[[ EXCERPTED RECORDS open ]]

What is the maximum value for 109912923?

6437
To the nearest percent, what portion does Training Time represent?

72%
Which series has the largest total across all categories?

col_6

[[ EXCERPTED RECORDS closed ]]
[[ EXCERPTED RECORDS open ]]

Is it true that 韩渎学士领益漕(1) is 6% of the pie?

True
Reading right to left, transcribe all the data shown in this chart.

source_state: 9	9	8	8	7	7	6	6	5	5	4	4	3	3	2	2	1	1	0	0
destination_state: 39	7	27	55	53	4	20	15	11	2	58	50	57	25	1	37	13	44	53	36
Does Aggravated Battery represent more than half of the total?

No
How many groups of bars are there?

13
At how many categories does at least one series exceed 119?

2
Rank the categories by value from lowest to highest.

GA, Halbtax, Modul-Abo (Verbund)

[[ EXCERPTED RECORDS closed ]]

» **THE TASK**:
Format the lines from the one containing "Is it true that 韩渎学士领益漕(1) is 6% of the pie?" through the one containing "Rank the categories" as a JSON array of strings, with one string per line and blank lines omitted.

» **REPLY TO THE EXERCISE**:
[
  "Is it true that 韩渎学士领益漕(1) is 6% of the pie?",
  "True",
  "Reading right to left, transcribe all the data shown in this chart.",
  "source_state: 9\t9\t8\t8\t7\t7\t6\t6\t5\t5\t4\t4\t3\t3\t2\t2\t1\t1\t0\t0",
  "destination_state: 39\t7\t27\t55\t53\t4\t20\t15\t11\t2\t58\t50\t57\t25\t1\t37\t13\t44\t53\t36",
  "Does Aggravated Battery represent more than half of the total?",
  "No",
  "How many groups of bars are there?",
  "13",
  "At how many categories does at least one series exceed 119?",
  "2",
  "Rank the categories by value from lowest to highest."
]